**GIVEN TEXT:**
The UK government borrowed more than expected in October, according to new official figures, marking a setback for ministers ahead of Rachel Reeves’s highly anticipated budget.
The Office for National Statistics (ONS) reported that public sector borrowing reached £17.4bn last month. Although this is lower than the same month last year, it remains the third-highest October deficit on record and surpassed the £15bn predicted by City economists.
Since the start of the fiscal year, borrowing has climbed to £116.8bn, which is 8.4 percent higher than the equivalent period in 2024. The ONS said this underlines the scale of the challenge Reeves faces in attempting to stabilise the public finances.
This year’s cumulative deficit now stands £9.9bn above the forecast issued by the Office for Budget Responsibility (OBR). Updated OBR projections will accompany next week’s budget.
Martin Beck, chief economist at WPI Strategy, warned of further strains on the fiscal outlook. He said: “As things stand, total borrowing in 2025-26 could overshoot the OBR’s full-year forecast by around £10bn, pushing the deficit close to 5% of GDP. Combined with policy U-turns, market movements, and a deteriorating productivity outlook, the chancellor’s headroom against her fiscal rules has almost certainly vanished.”
According to the ONS, central government spending was £3.7bn higher in October compared with last year, driven largely by rising benefits linked to higher-than-expected inflation and recent pay settlements in the public sector.

**BRIEF A:**
Answer these questions about the article on UK government borrowing.
(i) What figure did public sector borrowing reach in October?
(ii) By what percentage is borrowing since the start of the fiscal year higher than in the equivalent period in 2024?
(iii) What position does Martin Beck hold at WPI Strategy?

**Recorded data:**
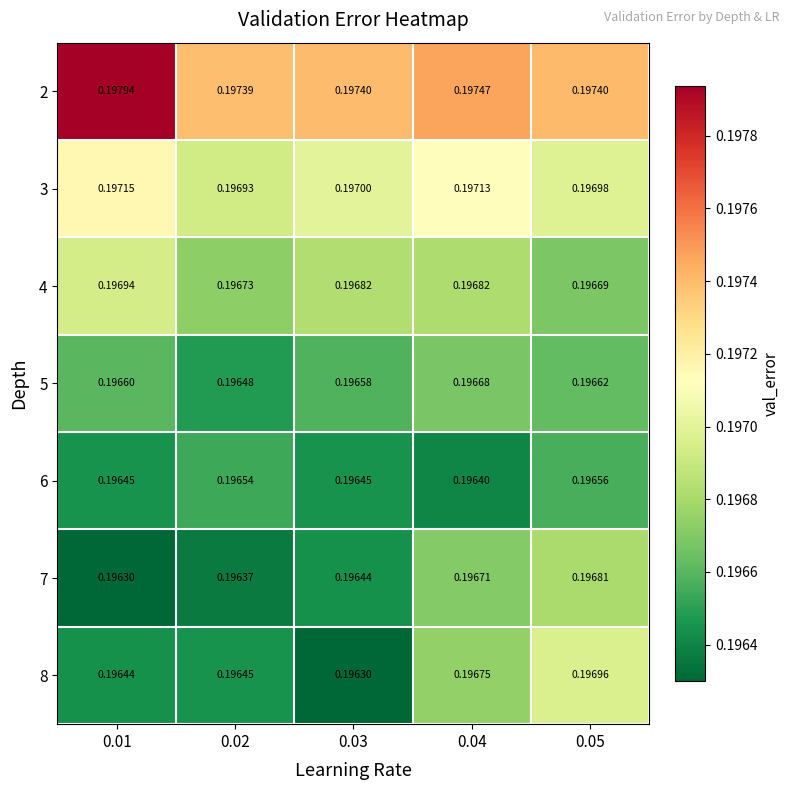

Is the value of 2 at 0.04 greater than the value of 3 at 0.02?

Yes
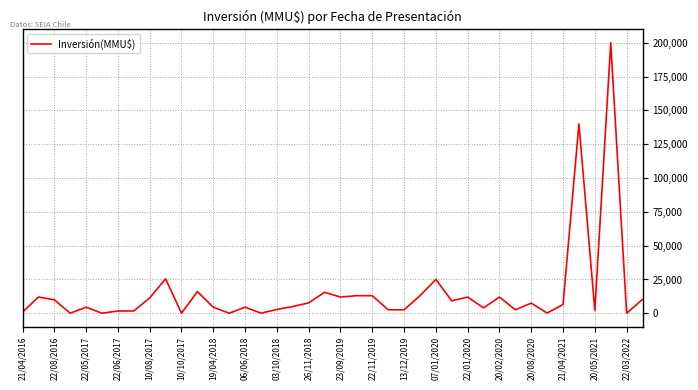

What is the maximum value shown in the chart?

200000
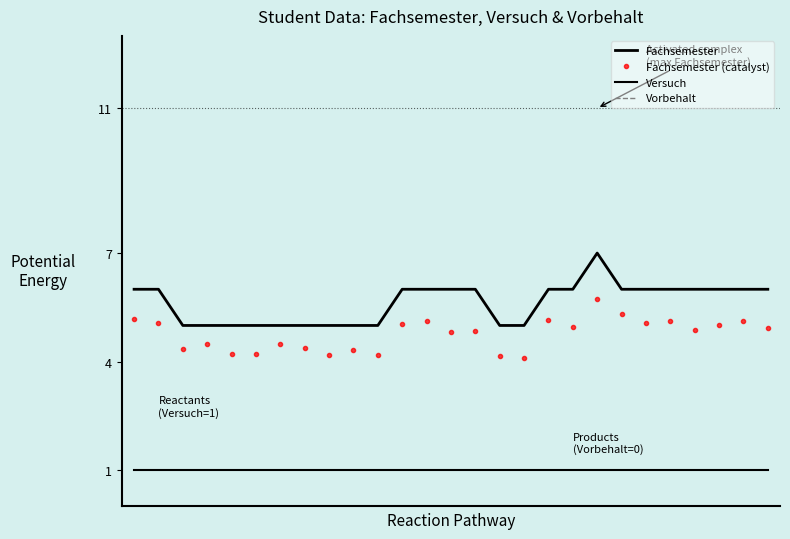

How many lines are shown in the chart?

4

**BRIEF B:** Rewrite all the rows above, swapping "chart" for "graph" throughout and leaving out the pictures.

**ANSWER AREA A:**
(i) £17.4bn
(ii) 8.4 percent
(iii) Chief economist

**ANSWER AREA B:**
Is the value of 2 at 0.04 greater than the value of 3 at 0.02?

Yes

What is the maximum value shown in the graph?

200000

How many lines are shown in the graph?

4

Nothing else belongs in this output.